Napoleon died of kidney illness, says new book by Danish doctor

May 5, 2009

A retired Danish doctor claimed Tuesday to have uncovered the true cause of Napoleon's death, saying the French emperor died of a lengthy kidney illness instead of the being poisoned by his enemies.

In the latest twist in a long-running medical saga, Arne Soerensen wrote in a new book "Napoleon's nyrer" (Napoleon's kidneys) published this week that Napoleon died of kidney and urinary problems, which inflicted him for many years.

The retired physician from Aalborg told AFP he studied and analysed Napoleon's life and health for 50 years "from his childhood until his death".

"From a young age, Napoleon suffered chronic shrinking around his urinary canal, chronic infections in his withered , a kidney illness and obstructive nephropathy that led to deadly complications," he said.

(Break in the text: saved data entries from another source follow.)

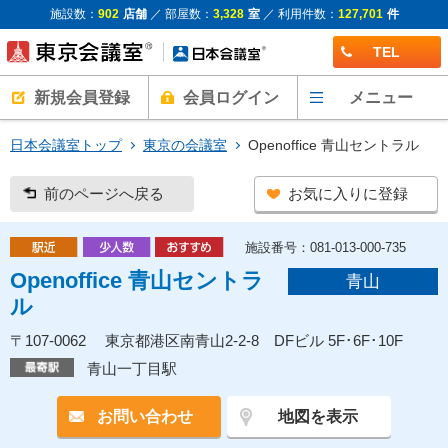
施設数：
902
店舗
／ 部屋数：
3,328
室
／ 利用件数：
127,701
件
TEL
新規会員登録
会員ログイン
メニュー
日本会議室トップ
東京の会議室
Openoffice 青山セントラル
前のページへ戻る
お気に入りに登録
施設番号：081-013-000-735
Openoffice 青山セントラ
青山
ル
〒107-0062 東京都港区南青山2-2-8 DFビル 5F･6F･10F
青山一丁目駅
お問い合わせ
地図を表示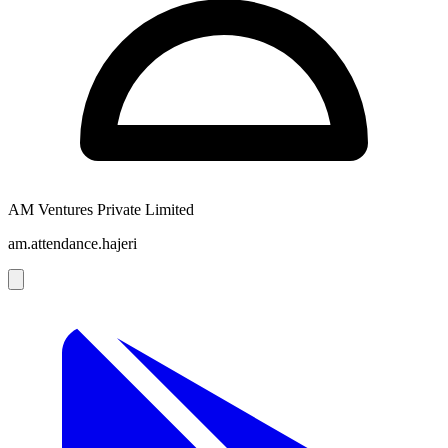
AM Ventures Private Limited
am.attendance.hajeri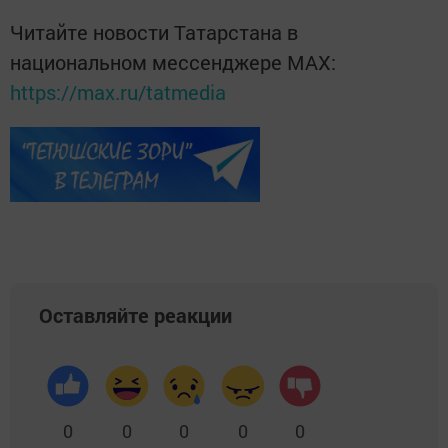
Читайте новости Татарстана в
национальном мессенджере MАХ:
https://max.ru/tatmedia
Оставляйте реакции
0
0
0
0
0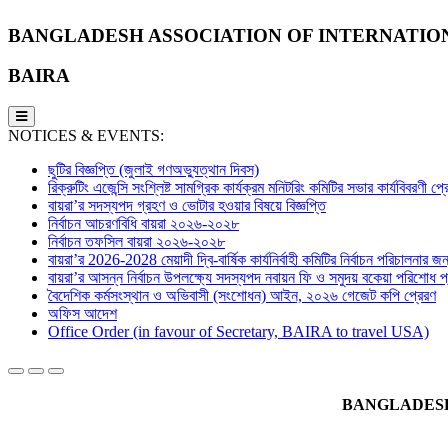
BANGLADESH ASSOCIATION OF INTERNATIO
BAIRA
NOTICES & EVENTS:
ছুটির বিজ্ঞপ্তি (জুলাই গণঅভ্যুত্থান দিবস)
রিক্রুটিং এজেন্সি সংশ্লিষ্ট সামগ্রিক কার্যক্রম মনিটরিং কমিটির সভার কার্যবিবরণী প
বায়রা’র সদস্যপদ গ্রহণ ও ভোটার হওয়ার বিষয়ে বিজ্ঞপ্তি
নির্বাচন আচরণবিধি বায়রা ২০২৬-২০২৮
নির্বাচন তফসিল বায়রা ২০২৬-২০২৮
বায়রা’র 2026-2028 মেয়াদী দ্বি-বার্ষিক কার্যনির্বাহী কমিটির নির্বাচন পরিচালনার জন্
বায়রা’র আসন্ন নির্বাচন উপলক্ষ্যে সদস্যপদ নবায়ন ফি ও সমুদয় বকেয়া পরিশোধ প্র
বৈদেশিক কর্মসংস্থান ও অভিবাসী (সংশোধন) আইন, ২০২৬ গেজেট কপি প্রেরণ
অফিস আদেশ
Office Order (in favour of Secretary, BAIRA to travel USA)
BANGLADESH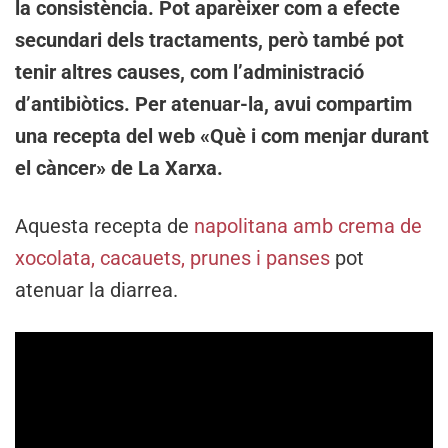
la consistència. Pot aparèixer com a efecte
secundari dels tractaments, però també pot
tenir altres causes, com l’administració
d’antibiòtics. Per atenuar-la, avui compartim
una recepta del web «Què i com menjar durant
el càncer» de La Xarxa.
Aquesta recepta de
napolitana amb crema de
xocolata, cacauets, prunes i panses
pot
atenuar la diarrea.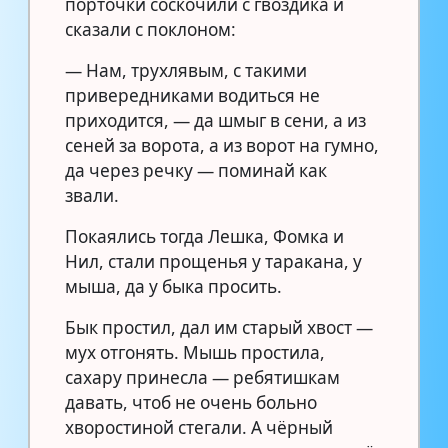
порточки соскочили с гвоздика и
сказали с поклоном:
— Нам, трухлявым, с такими
привередниками водиться не
приходится, — да шмыг в сени, а из
сеней за ворота, а из ворот на гумно,
да через речку — поминай как
звали.
Покаялись тогда Лешка, Фомка и
Нил, стали прощенья у таракана, у
мыша, да у быка просить.
Бык простил, дал им старый хвост —
мух отгонять. Мышь простила,
сахару принесла — ребятишкам
давать, чтоб не очень больно
хворостиной стегали. А чёрный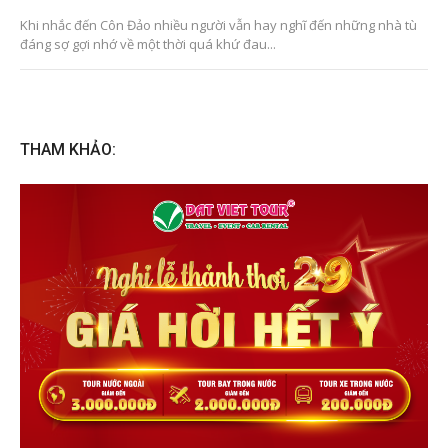
Khi nhắc đến Côn Đảo nhiều người vẫn hay nghĩ đến những nhà tù
đáng sợ gợi nhớ về một thời quá khứ đau...
THAM KHẢO:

"He had pain urinating for a long time, to the point that one day he said: 'it will kill me,'" Soerensen told AFP, adding that Napoleon suffered these symptons from the 1790s until his death in 1821 at the age of 51.

The doctor, 82, said he studied doctors' reports and autopsies into his death and concluded that Napoleon was ill during his military campaigns in Italy (1796) and Russia (1812) right up to the Battle of Waterloo in 1815.

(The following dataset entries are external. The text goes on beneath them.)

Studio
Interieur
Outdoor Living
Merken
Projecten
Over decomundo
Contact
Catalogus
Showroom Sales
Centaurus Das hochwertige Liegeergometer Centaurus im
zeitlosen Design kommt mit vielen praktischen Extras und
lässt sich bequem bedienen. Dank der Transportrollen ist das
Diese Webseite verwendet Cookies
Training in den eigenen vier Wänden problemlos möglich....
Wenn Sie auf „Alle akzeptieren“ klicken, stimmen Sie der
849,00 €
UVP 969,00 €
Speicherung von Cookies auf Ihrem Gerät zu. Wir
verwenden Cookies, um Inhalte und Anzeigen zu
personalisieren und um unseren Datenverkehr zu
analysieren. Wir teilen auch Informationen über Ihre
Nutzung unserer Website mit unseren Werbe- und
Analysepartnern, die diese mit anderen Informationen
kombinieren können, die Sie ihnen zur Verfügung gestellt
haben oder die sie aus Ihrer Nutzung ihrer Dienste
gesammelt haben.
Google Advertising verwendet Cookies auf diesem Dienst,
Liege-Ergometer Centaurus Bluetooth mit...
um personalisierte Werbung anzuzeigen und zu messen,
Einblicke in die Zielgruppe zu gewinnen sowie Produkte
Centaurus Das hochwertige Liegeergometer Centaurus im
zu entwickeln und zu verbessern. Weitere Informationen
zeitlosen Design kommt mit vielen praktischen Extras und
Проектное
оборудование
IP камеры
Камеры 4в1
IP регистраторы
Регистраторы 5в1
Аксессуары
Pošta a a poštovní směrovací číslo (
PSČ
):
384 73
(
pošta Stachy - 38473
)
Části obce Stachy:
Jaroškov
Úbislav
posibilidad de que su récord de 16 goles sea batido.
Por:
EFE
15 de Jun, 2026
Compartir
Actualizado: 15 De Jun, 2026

"A lot of experts and historians have written about Napoleon and his cause of death. They have also raised his urinary problems, but considered them insignificant," Sorensen said.

"In reality, they (the urinary problems) are the key to understanding the evolution of his illness and his death," he added.

The enduring myth in France is that the perfidious British poisoned Napoleon with arsenic while he was exiled on St. Helena. Other theories suggest that the deposed emperor was felled by stomach cancer -- and French military food was a possible cause.